Abdullah Ramazanoglu <> writes:

> begin  David Kastrup <> dedi ki:
>> That is like saying by calling a plumber you automatically pay him.
>> This isn't so: you still have to do the payment yourself, and the
>> plumber can't just pilfer the amount from a wallet lying around.
> Would it solve the problem if a new clause in a future "GPL v.3"
> explicitly stated that any patented code is unenforceable against
> any GPL project?

No.  Only the patent holder can grant a licence.

> A patent holder accepting such a GPL v.3, would *explicitly* have
> granted a non-restrictive patent license for all the GPL codebase, I
> think.

No.  You are always talking about "codebase" and similar wishywashy
terms.  Licences apply to individual copies.  Only for the copies a
patent holder distributes does he have to obey the GPL.  And only the
original copyright holder can hold him to it, not the recipient.

>>> But it doesn't end here. What if they indirectly and from multiple
>>> untraceable sources sneak patented code into GPL codebase?
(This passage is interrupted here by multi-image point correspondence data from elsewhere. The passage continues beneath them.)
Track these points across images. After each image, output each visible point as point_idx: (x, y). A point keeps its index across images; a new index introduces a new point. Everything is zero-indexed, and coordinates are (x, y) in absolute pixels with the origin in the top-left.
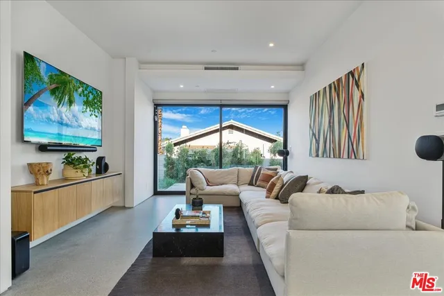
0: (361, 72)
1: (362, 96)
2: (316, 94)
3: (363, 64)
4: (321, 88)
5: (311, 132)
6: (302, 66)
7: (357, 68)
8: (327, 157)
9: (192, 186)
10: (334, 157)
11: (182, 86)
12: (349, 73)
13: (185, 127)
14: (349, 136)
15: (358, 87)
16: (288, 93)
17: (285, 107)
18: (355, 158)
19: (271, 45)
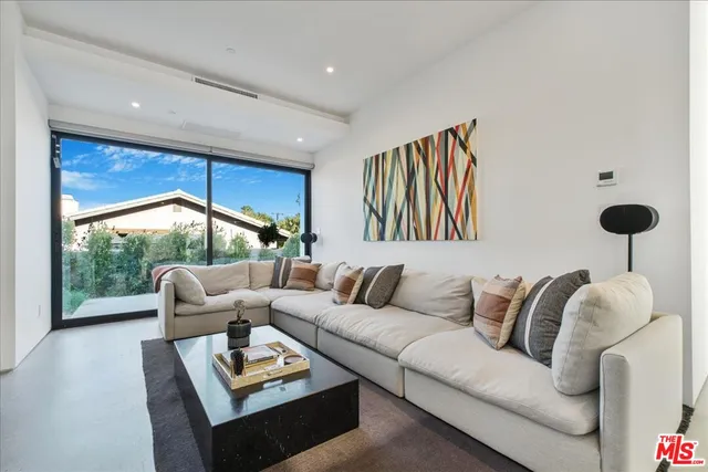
0: (471, 130)
1: (473, 160)
2: (377, 157)
3: (474, 121)
4: (389, 149)
5: (367, 208)
6: (345, 117)
7: (464, 125)
8: (402, 240)
9: (178, 300)
10: (417, 239)
11: (136, 105)
12: (446, 131)
13: (71, 197)
14: (448, 211)
15: (465, 148)
16: (312, 153)
17: (307, 174)
18: (460, 239)
19: (330, 70)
It should
>>> be easy to do, at least I can readily think of a couple of ways.
>> It does not matter how the code got there.  The patent holders have
>> a right to payment if their code gets used without a licence,
>> regardless of whether they put it there themselves or not.  You can
>> sue them to stop distributing code under the GPL without a
>> non-restrictive patent licence.  But you have to sue them: there is
>> no automatism involved.  In particular, the party receiving the
>> code has no base to sue for a patent licence, only the party that
>> has the copyright on the original GPLed code can sue for
>> compliance.
> However, if the patented code got there indirectly, then patent
> holders would be on pure legal ground, and you wouldn't even be able
> to sue them.

I repeat: it does not matter how the patented code "got there".  You
can force the patent holder (and everybody else) to retract any copies
he had been distributing without complying to the GPL, by including
non-licenced patented code.  Regardless of _who_ distributed the stuff
with unlicenced patents in it, you can force him to stop that.  Only
the patent holder has the additional option of continuing to
distribute _if_ he licences the patent for that use.
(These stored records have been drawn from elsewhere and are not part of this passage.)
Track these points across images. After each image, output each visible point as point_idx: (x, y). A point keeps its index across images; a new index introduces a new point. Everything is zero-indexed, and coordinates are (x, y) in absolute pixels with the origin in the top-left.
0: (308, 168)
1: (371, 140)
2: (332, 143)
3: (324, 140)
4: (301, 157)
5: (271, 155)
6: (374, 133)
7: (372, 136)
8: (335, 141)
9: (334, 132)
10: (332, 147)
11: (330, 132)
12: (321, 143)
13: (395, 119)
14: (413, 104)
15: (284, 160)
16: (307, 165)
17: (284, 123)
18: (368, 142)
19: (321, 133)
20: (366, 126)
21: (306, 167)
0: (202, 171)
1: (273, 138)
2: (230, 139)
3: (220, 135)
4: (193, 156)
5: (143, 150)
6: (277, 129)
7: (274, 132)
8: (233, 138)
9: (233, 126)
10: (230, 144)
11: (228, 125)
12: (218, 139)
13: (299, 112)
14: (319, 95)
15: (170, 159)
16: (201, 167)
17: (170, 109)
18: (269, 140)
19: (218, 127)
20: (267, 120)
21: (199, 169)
> As for the case where it got there directly, I'm surely not a
> lawyer, because I simply cannot understand how a GPL-bound patent
> owner could enforce their patent on any GPL program.  By
> distributing their patented code under GPL, they're explicitly
> stating that anyone can use it, modify it, and redistribute it under
> the same conditions, freely in both senses.

No, they aren't doing anything of that sort.  That's only in case when
they are _complying_ with the GPL.  But when they are merely
_claiming_ compliance but not licencing the patents, then the
recipients may not redistribute the code further, just like it was not
allowed to be distributed in the first place.

> They're *explicitly* giving the permission and freedom for their
> patented code.

Only to their customers.

> How then, can they ever go to court and claim that I cannot use
> their code without paying to them for their patent?

If I am a direct customer of theirs and buy stuff from them they claim
I can use, then they can't sue me.  But if their licence did not
extend to non-customers and I use the stuff nevertheless, for example
by taking code from the program and putting it in to a completely
different program, they can sue me.  If they sue me, the copyright
holder of the GPLed original can in contrast sue them for breach of
GPL, but there is nothing I can do without a valid licence from them.

> It's beyond me.

If your neighbor steals apples from the grocery store, this does not
give you leave to steal pears from him.